Sun Jan 11 13:30:28 EST 2004

[Kurt B. Kaiser]
>> I am talking about a modification to listobject.c, also.

[Martin v. Loewis]
> So you suggest that the list type become circular???

That's my understanding, but already belabored at length <wink>.

> That will cause a major ABI incompatibility, as all modules
> that use PyList_GET_SIZE need to be recompiled.

Well, the macros aren't supposed to be used outside the core -- external
extensions are supposed to be using the representation-hiding PyList_Size,
PyList_GetItem, PyList_SetItem functions.

If we keep it contiguous, users of the macros may need to be recompiled
anyway, since the layout of the list header would change.

> In addition, it causes a slow-down for the standard use of lists.

That's one of my two major objections.  The other is the enormous amount of
code changes that would be required throughout listobject.c -- all "the
usual" C idioms for mucking with vectors would no longer work correctly
as-is, whether it's the typical "for (p = list->ob_item: p < fence; ++p)"
loop, or use of library functions like memmove and memcpy.  That's a ton of
additional complication, with obvious bad implications for transparency,
stability, maintainability, code bloat, and efficiency.

> So you would make the general case slower, just to support a
> special case.

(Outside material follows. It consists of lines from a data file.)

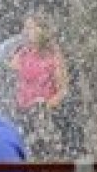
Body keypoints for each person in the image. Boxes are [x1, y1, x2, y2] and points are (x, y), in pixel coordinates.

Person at [10, 14, 69, 158]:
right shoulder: (22, 52)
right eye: (25, 28)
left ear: (42, 30)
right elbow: (9, 78)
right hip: (22, 114)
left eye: (30, 27)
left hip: (44, 115)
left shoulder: (53, 55)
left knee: (46, 157)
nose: (25, 31)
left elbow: (63, 89)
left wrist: (45, 106)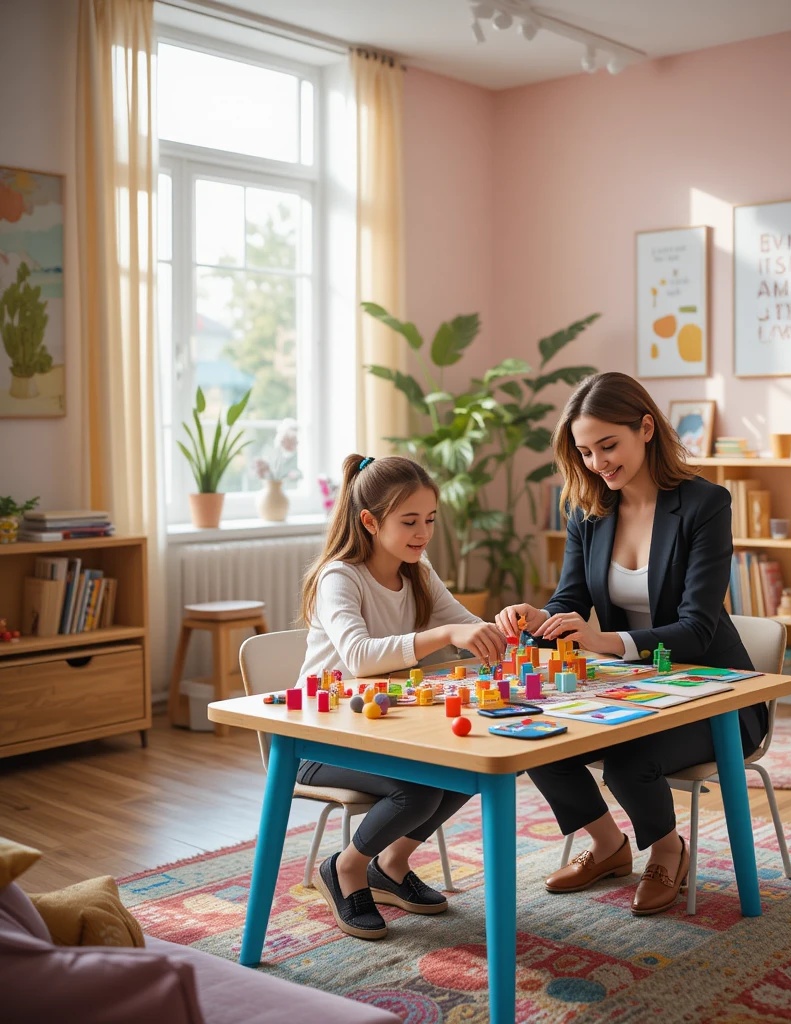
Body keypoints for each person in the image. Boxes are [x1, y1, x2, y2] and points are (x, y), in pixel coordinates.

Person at [496, 372, 767, 917]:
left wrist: (604, 640)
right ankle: (608, 845)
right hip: (634, 693)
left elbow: (697, 628)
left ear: (646, 428)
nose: (597, 463)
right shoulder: (587, 512)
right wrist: (535, 619)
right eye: (586, 451)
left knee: (627, 762)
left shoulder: (704, 504)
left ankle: (669, 850)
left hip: (717, 698)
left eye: (608, 446)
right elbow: (567, 601)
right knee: (531, 740)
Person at [298, 453, 506, 940]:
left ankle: (389, 866)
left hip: (376, 726)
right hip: (315, 737)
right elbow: (359, 656)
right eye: (409, 521)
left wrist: (506, 624)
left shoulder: (418, 570)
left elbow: (466, 626)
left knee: (465, 767)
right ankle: (346, 867)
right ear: (369, 521)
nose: (423, 533)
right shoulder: (339, 577)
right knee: (419, 787)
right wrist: (442, 635)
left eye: (430, 520)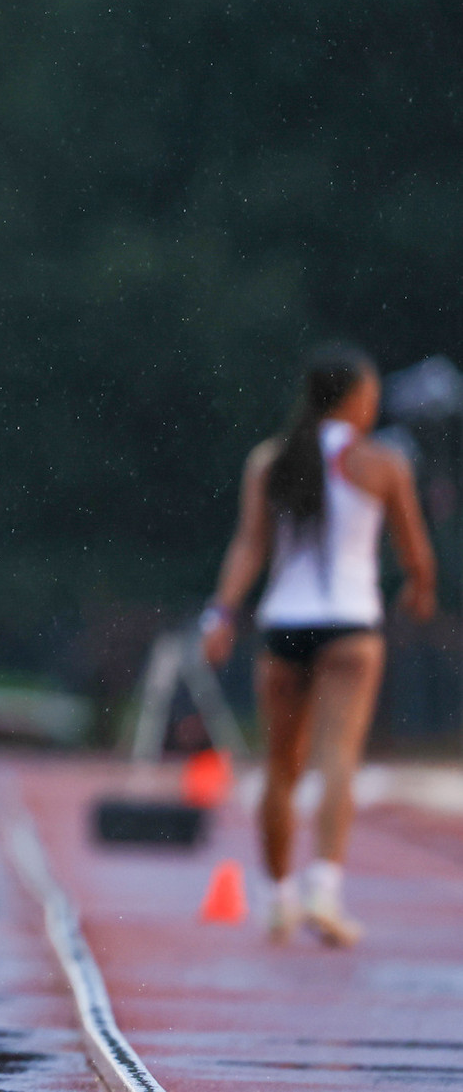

Why are you proposing that?

Kurt's worried about the expense of memmove(), but not about the expense of
integer mod.  To be fair(er <wink>>), I'm not convinced that anyone has
dreamt up *detailed* suggestions sufficient to allow common queue access
patterns to be reasonably zippy.  Think about this one:

q = [incoming() for i in range(1000)]
while True:
    q.append(incoming())
    consume(q.pop(0))

That's just a queue in steady-state, with a backlog of 1000 but thereafter
with balanced entry and exit rates.

We currently realloc() q on every append(), rounding up its size, where "its
size" is taken from ob_size.  That would no longer be *correct*:  ob_size
stays steady at 1000, but append needs ever-larger indices relative to the
start of the allocated memory.  IOW, while ob_size bears a useful
relationship to the amount of memory we actually allocate tody, that
relationship would no longer hold (ob_size would become an arbitrarily poor
lower bound).

So what are we going to do instead, exactly?  We actually allocate enough
room for 1024 elements now (although Python doesn't currently remember
that).  If we start to remember when we're out of room, and memmove() the
whole blob left 24 slots when append hits the end of available room, then
every 24 (+-1 -- doesn't matter at this level) iterations of the loop, we
end up memmove'ing 1000 pointers.  If the steady-state backlog were, say,
1023 elements instead, we'd end up memmove'ing 1023 pointers on *every* loop
iteration, and each append becomes a linear-time operation.

OTOH, if we "round up the size" based on the number of allocated (not used)
slots, then we get back amortized O(1) time per append -- but the amount of
allocated memory needed by the example grows without bound, despite that the
number of used slots remains constant.

No "pure" strategy I've seen seems good enough.  A circular implementation
has no problem with the example, or, indeed, with any queue access pattern,
although a circular implementation would be reluctant to reduce the amount
of allocated space when the number of used slots decreases (since the unused
slots are "a hole in the middle" of the allocated slots, and we can't give
back a hole to the system malloc).